A METAL bar attacker is facing a jail sentence after being found guilty of an attack which left his victim with serious head injuries.
Peter Milne armed himself with the makeshift weapon before going to a pre-arranged fight which had been set up in a flurry of abusive texts by his victim Simon Bell.
The two men met at 5am in Tiverton's Pannier Market where Milne pulled the metal bar from the back of his trousers and used it to batter the other man about the head.
Both Milne and his victim had been drinking heavily at parties in different parts of the town and Mr Bell had set the venue for the fight with a text which said "Market, now".
Milne, 33, walked the short distance to the closed-down market but picked up the bar before he left. It formed part of a set of weight lifting kit and was normally used to hold dumbbells at either end. It is only a foot long but is a heavy piece of metal.
The fight lasted only a few minutes with other men gathered round and one joining in to headbutt Mr Bell at one stage before Mr Bell was battered to the ground by the metal bar.
Milne left 31-year-old Mr Bell semi-conscious on the ground and as he walked away he sent a taunting text which read 'Ha, that worked'.

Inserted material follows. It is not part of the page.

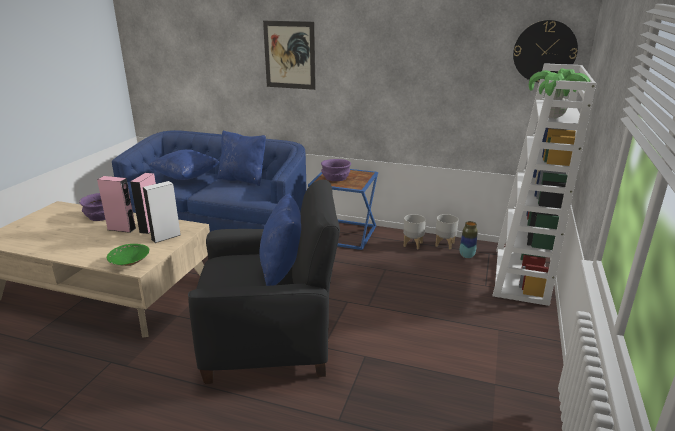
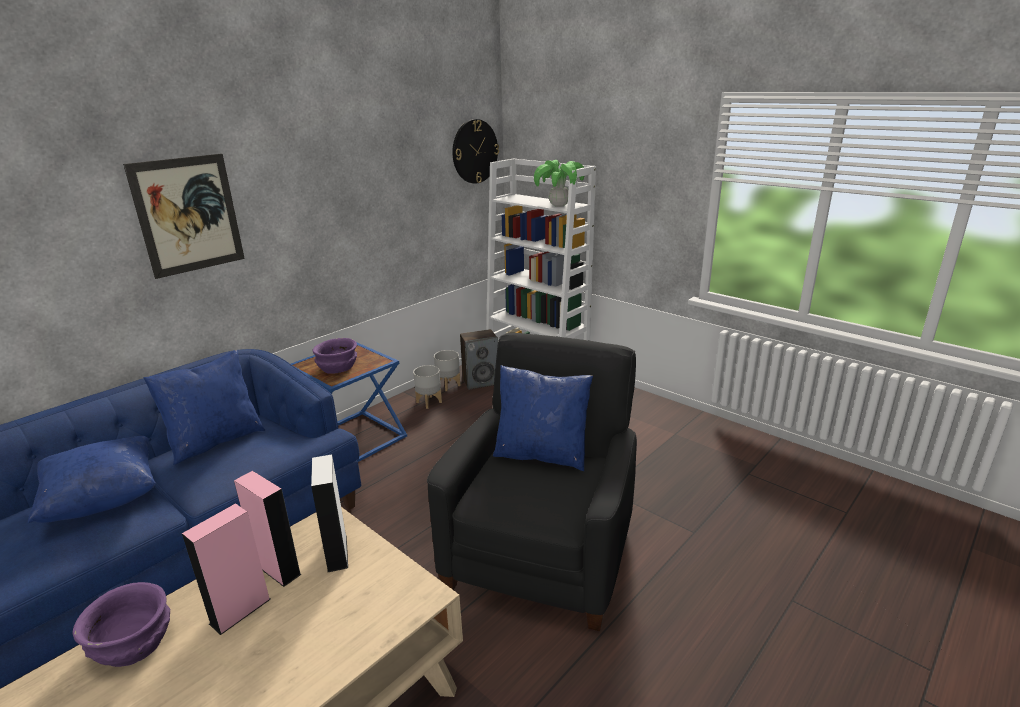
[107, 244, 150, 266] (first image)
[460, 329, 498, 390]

The victim spent a 15 days in intensive care in the neurosurgery unit at Derriford Hospital in Plymouth where doctors found nine wounds on his head where he had been hit by the bar.
He has since made a full recovery but told the jury it was a miracle he was still alive and that he had no memory of the fight.
Milne, of Newport Street, Tiverton, denied causing grievous bodily harm, wounding and having an offensive weapon.
He claimed he was acting in self defence but a jury at Exeter Crown Court found him guilty of wounding and having the dumbbell bar as an offensive weapon.
The jury were discharged from reaching a verdict on the charge of inflicting grievous bodily harm and the prosecution will not pursue the count.
The jury reached their decision without knowing he had been cleared of the more serious charge of wounding with intent to cause GBH at an earlier trial in August last year.
The jury in that case were unable to reach a verdict of the other charges.
Judge Francis Gilbert QC, remanded Milne in custody to await sentence. He told him: "The defendant will remain in custody and the sentencing will take place on Friday.
During a week-long trial the jury heard there was bad blood between the two men, who had both been at separate late night parties at Bampton Street and Angel Hill in Tiverton before they arranged to settle their differences in the closed-up Pannier Market.
Milne claimed he armed himself because Mr Bell's abusive texts included threats that he would 'stick him in the neck' and 'have his eyes'.
He insisted his opponent had come at him armed with a blade from a Stanley knife but nothing of this kind was found at the scene and Mr Bell had no chance to dispose of it because he was lying injured in the market.
Milne was arrested hiding on the roof of a friend's house four hours after the fight after getting rid of some of the blood-stained clothes he had been wearing.
He told the jury he used the metal bar after seeing Mr Bell with a knife. He said he hit the other man but it did not stop him, so he hit him again until he went to the ground.
Milne said that Mr Bell then staggered to his feet again and was on the verge of stabbing him when he used the metal bar to subdue him again.
He insisted he stopped hitting him as soon as he thought he was no longer a threat.
He said: "I hit him once on the head. He came back at me and I feared for my life. He had a knife so I hit him again. I was scared. I did what I had to do to avoid being stabbed.
"I did not hit him with full force. If I had done there would not have been a lot of him left. I could see he'd had enough so I stopped of my own accord.
"I was in shock. I had nearly been killed. I was very frightened. The knife was just inches away from me. If I did not have that bar with me I would probably be in the grave right now."
Mr Bell insisted he had never carried a blade and would not have had one on the night of the fight.
He said: "I have no recollection of the circumstances that led me to being in hospital. I have made a good recovery and been told it is a miracle I have done so.
"Whether or not I was in my right mind I would never threaten to take a weapon to anyone. I don't go around threatening people. I would only react if I felt my life was threatened. I am not the sort of person who goes around causing arguments or throwing my weight around.
"There has never, ever been a point where I would carry a weapon."